Once upon a time, long ago, there was a tiny village by the sea.
It was a happy place of common folk with common lives and naught but trivial concerns. For generation, families had carved out a living from the dirt until they had their respectable homesteads and their sprawling farms. Nothing happened in this town, it had always been this way for generation upon generation, making barely a mark upon the world.
Then the troubles began. First it was the rats. It started small. They infested barns and didn’t trouble the folk. Then, the barns grew quite crowded. Lacking space for their rat kind, they moved onto the houses. Mousetraps were never a thing much required in this village and the rats themselves never bothered the people, they only needed shelter, after all. Then the rats moved on to the fields of golden wheat and barely. They filled the fields and could be seen from between ever blade of grass, staring up with their beady red eyes.
Strange things began to happen soon afterwards. Wheat was shrivelling up and disappearing from the once sprawling fields in vast quantities! The food grew limited and rationing began. Then, the plague started. More than many villagers were bedridden and ill with a strange sort of foreign pox that gave then sores and hacking, heart wrenching coughs.
Soon enough, the mayor of the village realized something was terribly wrong! A council was called, fingers were pointed and conclusions were swiftly made. The rats were becoming a plague themselves! But what could they do? Cats? But where would they get enough cats to do the job? Mousetraps? There weren’t enough mousetraps in the world to deal with them in such large amounts. The council of villagers was at a loss!
The stranger was indeed strange. He dressed rather fine in a velvet doublet and a magnificently feathered cap with shiny polished boots. At his side, was a simple and crude wooden flute. As the council bickered and squabbled with one another, the stranger made his way down the dirty cobbled path. The children of the village, the one who were still healthy anyway, were going about their chores. They peeked curiously at this fine stranger and he waved joviously at them. A few of the braver ones trailed after him, utterly enamoured. He halted and crouched down to their level, engaging them in conversation. Soon more of the children had come out from their various hiding spots and listened with fascination as he entertained them with a tale of a sleeping princess and a forest of thorns. Soon enough, he stood again and bid the children farewell, continuing his trek to the where council met.

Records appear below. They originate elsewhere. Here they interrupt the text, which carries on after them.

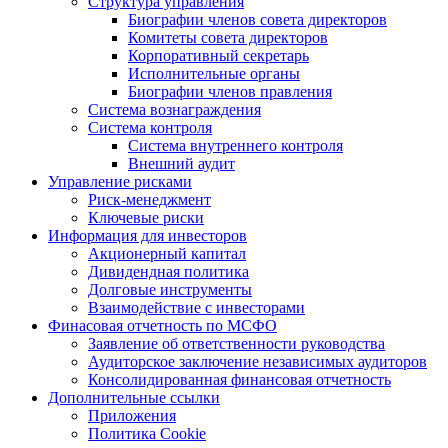
Структура управления
Биографии членов совета директоров
Комитеты совета директоров
Корпоративный секретарь
Исполнительные органы
Биографии членов правления
Система вознаграждения
Система контроля
Система внутреннего контроля
Внешний аудит
Управление рисками
Риск-менеджмент
Ключевые риски
Информация для инвесторов
Акционерный капитал
Дивидендная политика
Долговые инструменты
Взаимодействие с инвеcторами
Финасовая отчетность по МСФО
Заявление об ответственности руководства
Аудиторское заключение независимых аудиторов
Консолидированная финансовая отчетность
Дополнительные ссылки
Приложения
Политика Cookie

When this stranger stepped boldly through the door, the council was quieted. Who was this arrogant peacock of a stranger to interrupt their villages’s private affairs? As the stranger explained himself and proclaimed that he could rid the village of their plague, the mayor laughed, humourlessly. It was impossible, he said. How could one man combat a veritable army of vermin when they couldn’t after several fortnight’s worth of planning? When the stranger adamantly proclaimed that he could deed preform this task, the mayor made him a deal. If he could accomplish this feat in three days, they would pay him handsomely and make him a member of their council to boot! The stranger thanked them heartily and left, whistling gaily. Once he had disappeared from view, the mayor scoffed. He would never be rid of the rats in a year, no less three days.
The very next day, the stranger returned with his shiny boots and feathered cap and wooden flute. To the entire village’s amazement, he began to play bit no sound could he heard. Then there was a rumbling and, pouting forth was an ocean of rats! They streamed from every respectable homestead and sprawling field in torrents and waves. The villagers screamed and trembled but the stranger was unflinching and simply turned heel and left, taking the foul vermin with him. Naught but a few hours later, he returned, the rats were nowhere to be found. When he returned to the council room, however, the mayor, once again, laughed in his face at the thought of him being paid for his deeds! The stranger did not show his anger, he simply tipped his hat in farewell.
That night, while the good folk slept, peaceful for the first time in months, a haunting melody seemed to emanate from every corner of the village, filling the minds and souls of the people and tugging at the hearts of the children, calling out to them. They, like the rats, poured from every corner of the village and flocked to the stranger and his pipe. With whoops and cheers, they gathered at the threshold of the village, beginning to make their way out. It was a parade of joyful children. Even the children ill with pox had regained their strength and the spots and coughs had faded into distant memory. The parade of children walked a long distance with the stranger but they never tired. Soon the stranger was leading up a mountain and at the peak of the mountain lay a cave, with golden light pouring forth from the entrance. I know naught what the children saw at the end of the cave but what the children saw made them shout for joy and all of them, even the youngest child with the crippled leg ran forth into the tunnel which promptly sealed itself afterwards.
As for the villagers, they awoke, never to know the glorious fate of their children.
The children never did return. As for what I know, they are still there.